- _Task item_: Set down all of the records below exactly, please, omitting the images.

[Indoor scene change data]

* * * * * * *

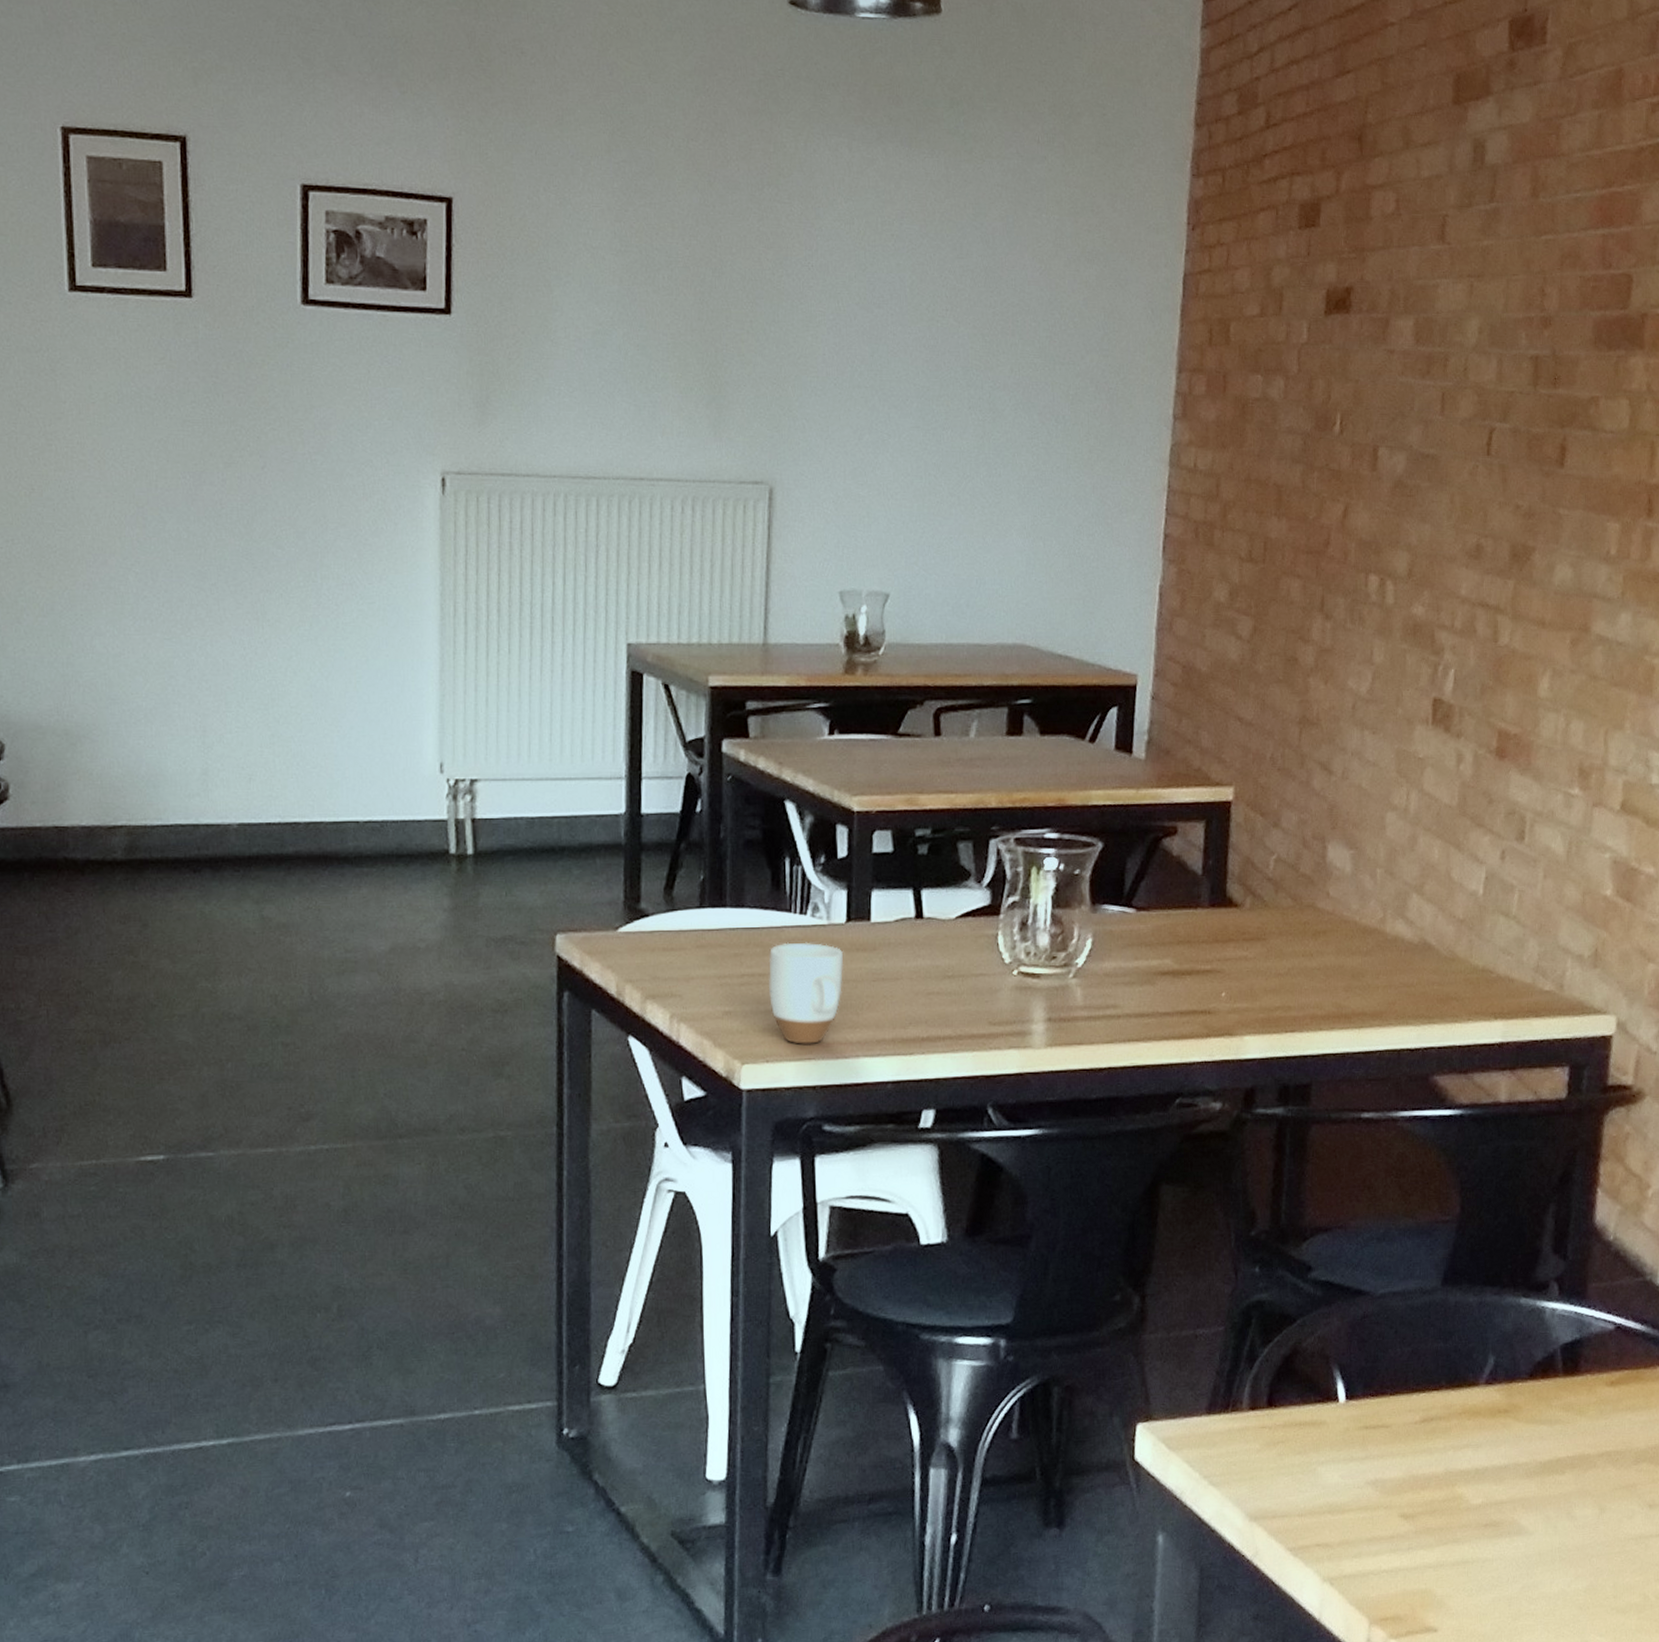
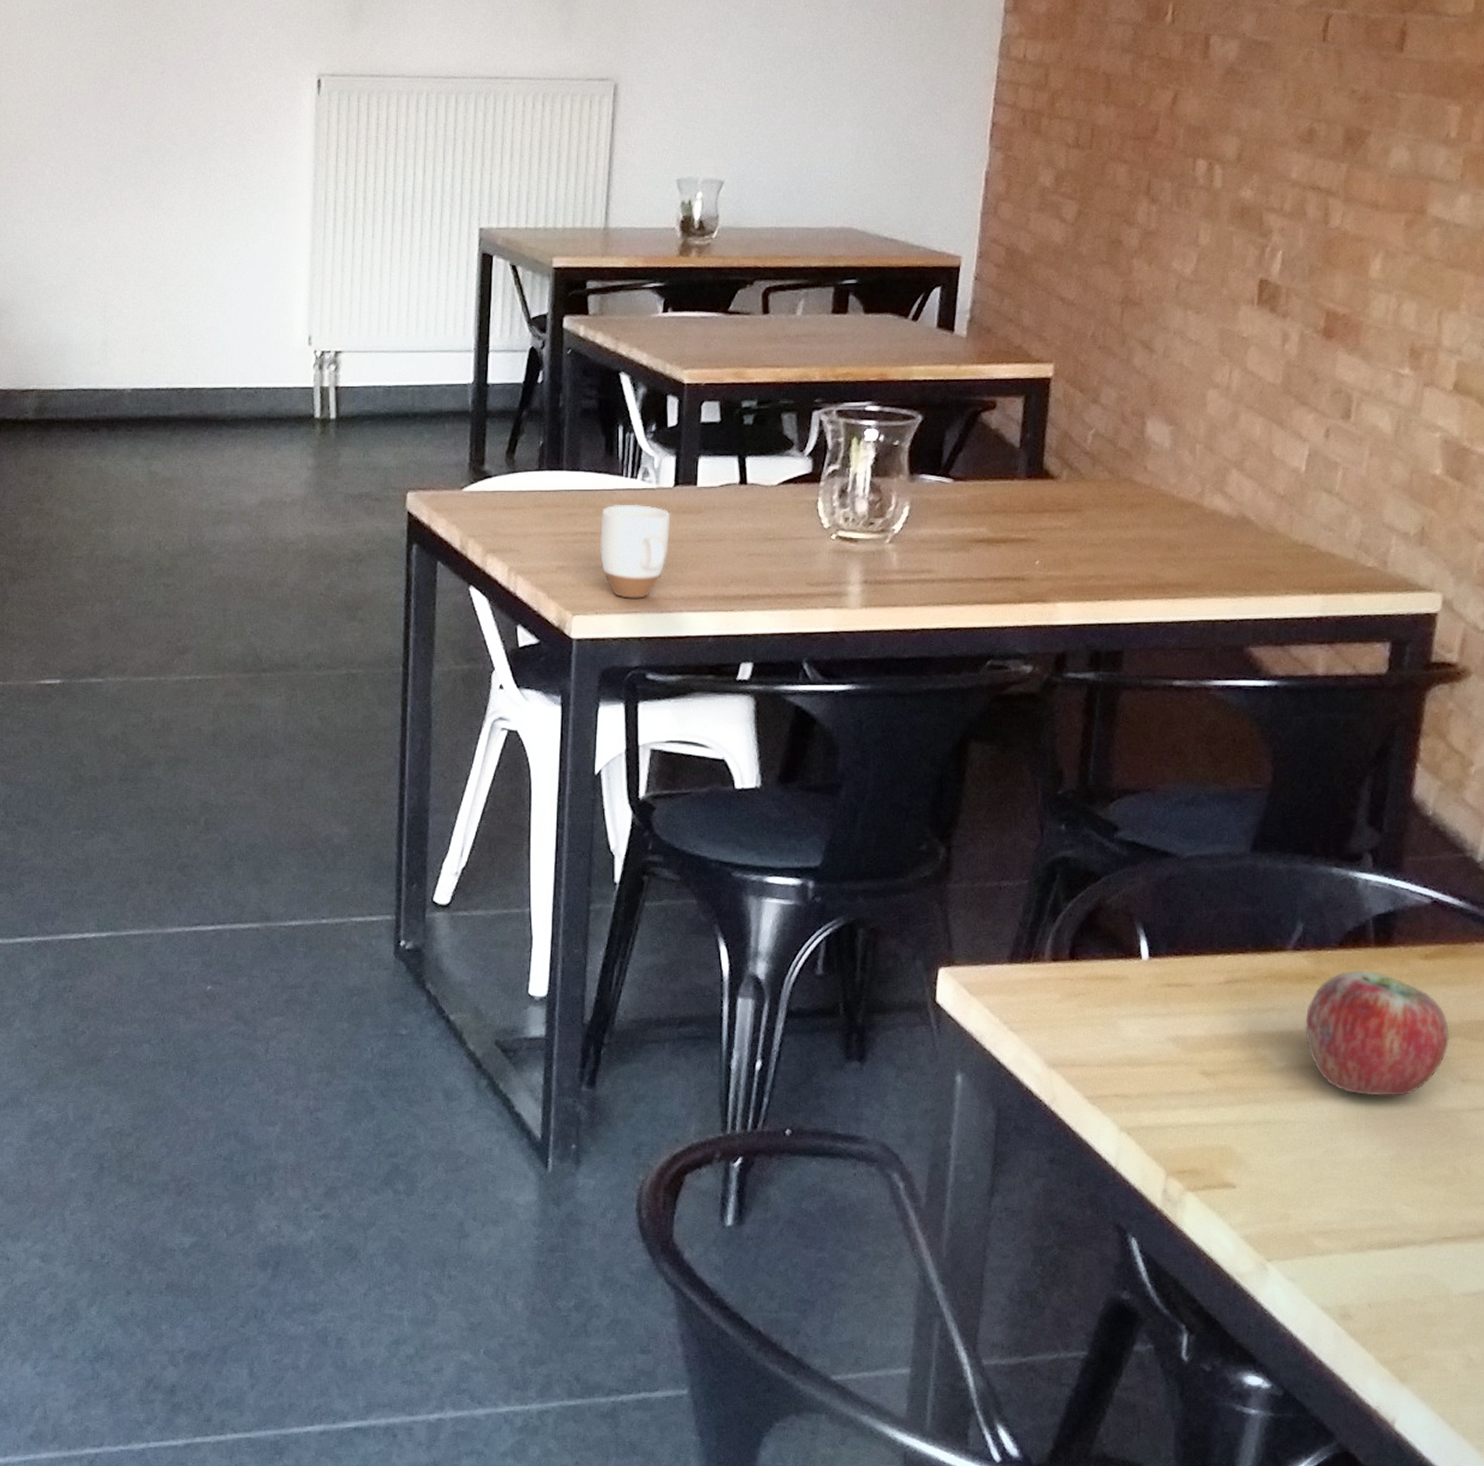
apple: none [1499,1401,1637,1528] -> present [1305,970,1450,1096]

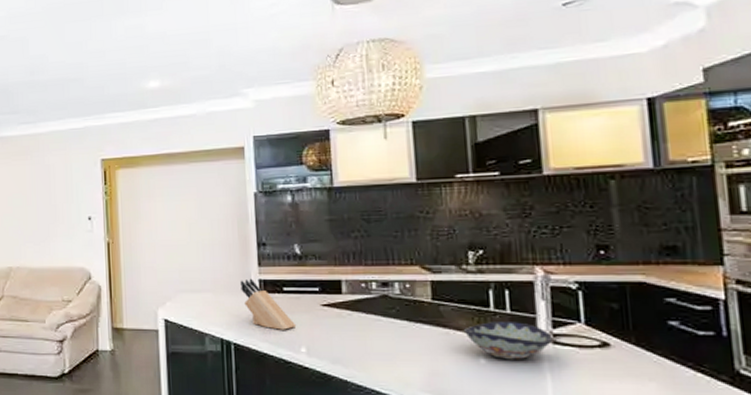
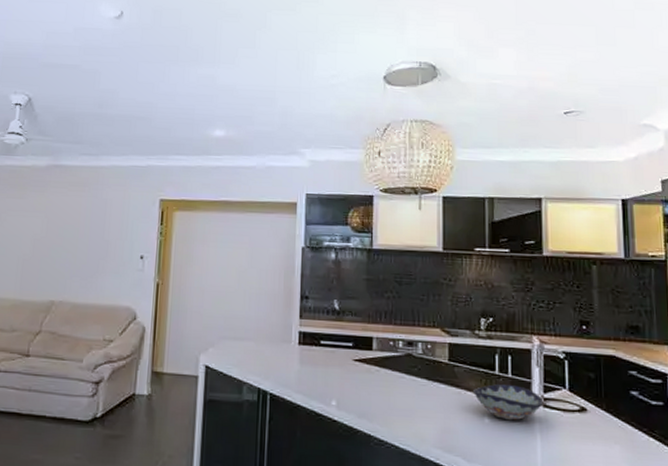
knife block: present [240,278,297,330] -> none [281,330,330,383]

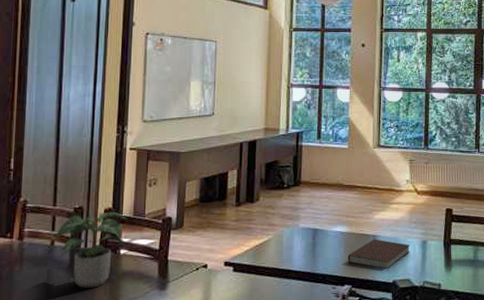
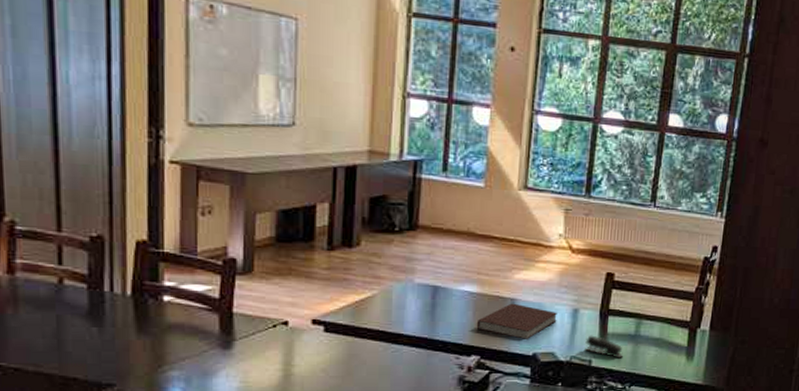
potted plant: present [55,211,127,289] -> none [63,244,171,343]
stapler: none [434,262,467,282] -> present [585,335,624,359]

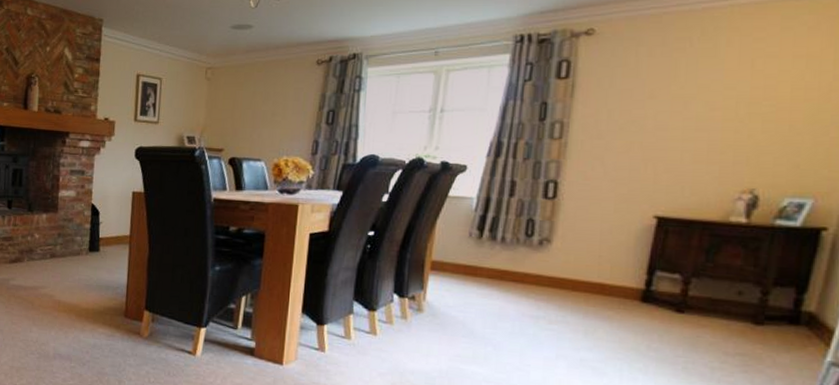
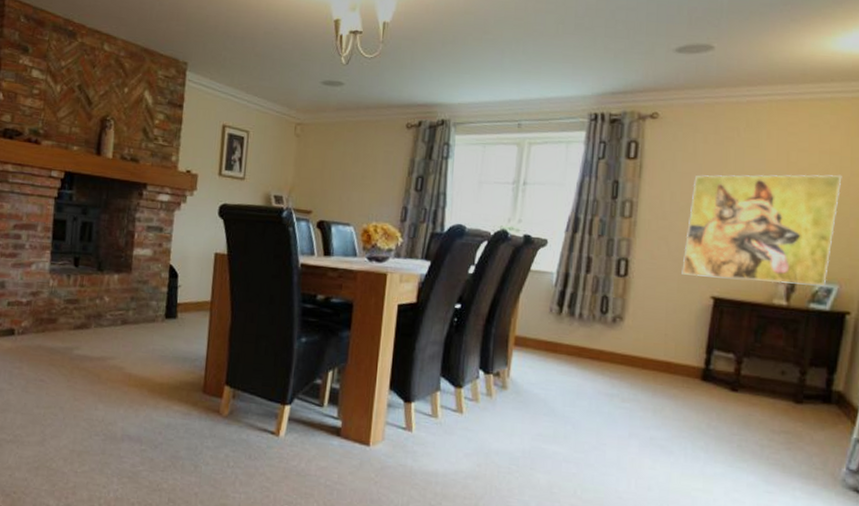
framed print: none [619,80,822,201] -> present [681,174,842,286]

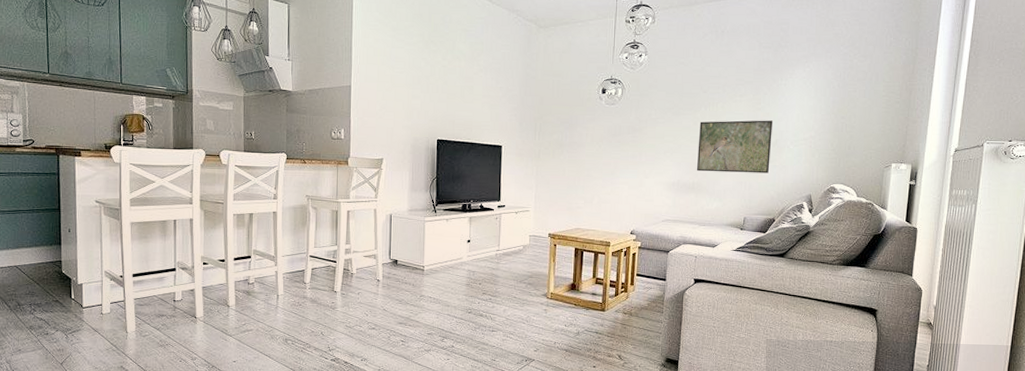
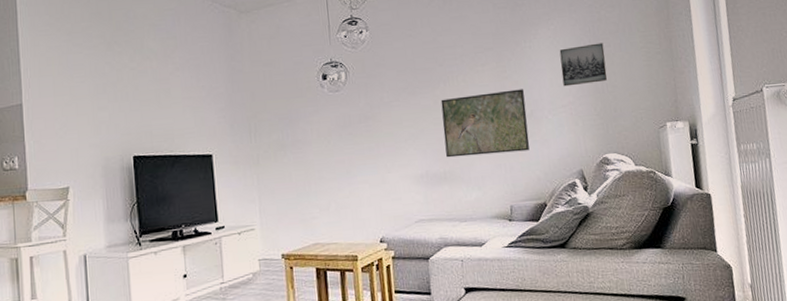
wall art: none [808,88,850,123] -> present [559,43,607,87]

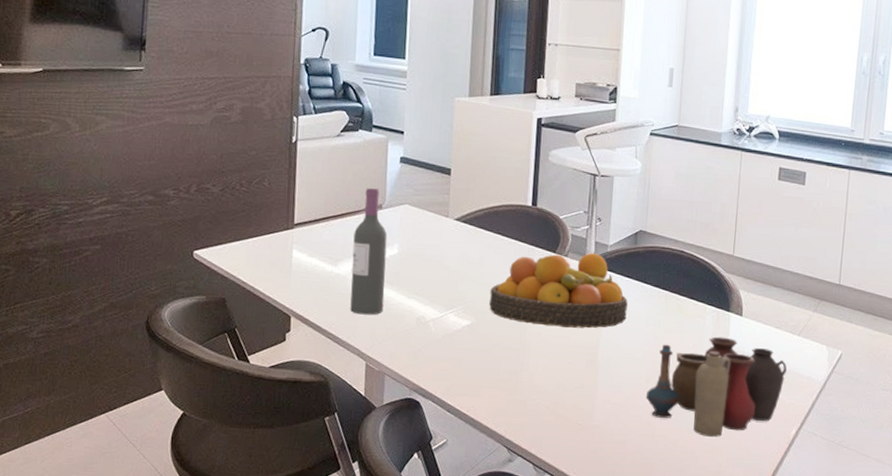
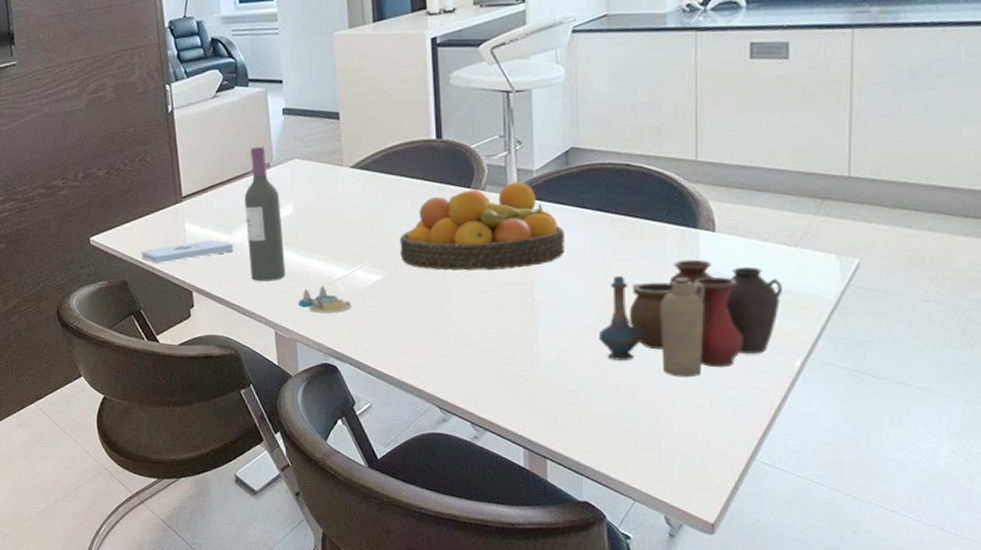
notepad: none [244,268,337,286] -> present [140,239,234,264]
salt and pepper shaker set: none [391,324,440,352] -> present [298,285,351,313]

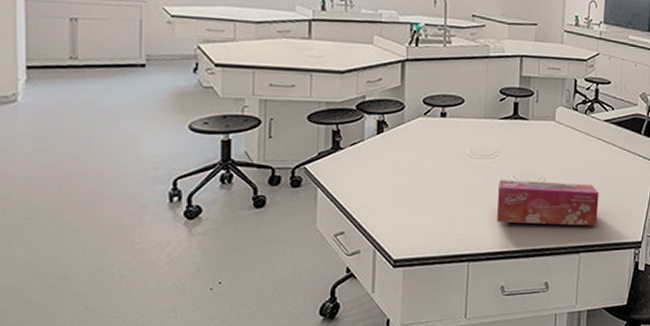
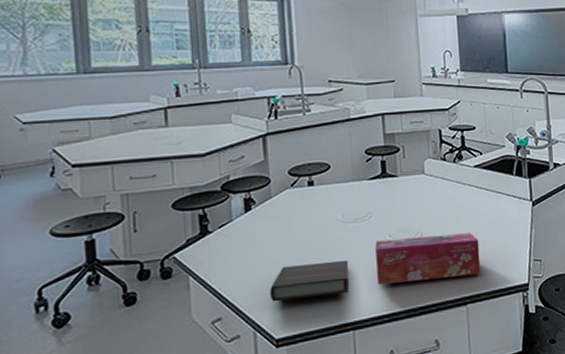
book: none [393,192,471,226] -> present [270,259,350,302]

* * * * * * *

- _Result of this task_:
apple: none [1499,1401,1637,1528] -> present [1305,970,1450,1096]

knife block: present [240,278,297,330] -> none [281,330,330,383]

potted plant: present [55,211,127,289] -> none [63,244,171,343]
stapler: none [434,262,467,282] -> present [585,335,624,359]

framed print: none [619,80,822,201] -> present [681,174,842,286]

wall art: none [808,88,850,123] -> present [559,43,607,87]

notepad: none [244,268,337,286] -> present [140,239,234,264]
salt and pepper shaker set: none [391,324,440,352] -> present [298,285,351,313]

book: none [393,192,471,226] -> present [270,259,350,302]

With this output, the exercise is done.